I take pictures because it reminds me that I have lived! So many times I am in a situation and I have thought to myself I hope that I remember this for years to come and the second I walk away from the situation the memory fades. If I take a picture and save it, there will come a time when I will look back and rejoice in the memory.

You have all been on the ride with
me through the memory loss, the hair falling out, the hives, the hospital
visits, and lets not forget the laughs. Do you think I would honestly remember half of what I post on here? Hell I can’t remember what the hell I wore yesterday! So to me my pictures are my personal timeline of how I have lived and the amazing things this life has given me.

One thing this beautiful monster of
a diagnosis has given me is a zest and an undeniable fire to live; to live
hard, dirty, humbled, and grateful. When I am on that death bed, hopefully many years from now I want to be able to look back on my life and rejoice in the knowledge that I lived! I want to look back at the memories I am fortunate to remember, but also the memories in the thousands of pictures I have taken over my lifetime. To me pictures show truth. (Not many of you will agree with that, but it’s my blog so shush it). Take a moment to think about it though, pictures
show what someone is often trying to hide, or the beauty behind something that you may not see with the naked eye.

Pictures to me share a story of a
frozen moment in time. Have you ever smelled something in the air or heard a song that brought you back to a period in your life?
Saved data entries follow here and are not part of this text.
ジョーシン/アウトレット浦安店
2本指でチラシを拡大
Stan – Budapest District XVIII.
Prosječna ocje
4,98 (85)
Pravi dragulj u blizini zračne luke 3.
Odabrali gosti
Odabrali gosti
Well my pictures do that for me. I won’t be defensive and say… that when I was having memory problems that it didn’t scare the shit out of me, because quite frankly it did. I never want there to come a day that I forget my life and that I have been given a second, third, and fourth chance to live it. Life is amazing if you let it be.

Of course you all know I have my days but I like to think I take those days and
grow from them, learn from them, and laugh from them. Of course I also share them with all of you, my free therapy.

So let’s see homework for my
support system. I want each of you to capture your life be it through photos,
writings, or whatever suits your fancy. Next time I speak to one of you or
maybe even hear from you I will be sure to ask you… How are you capturing your life?

So heres to healing broken bones and capturing life!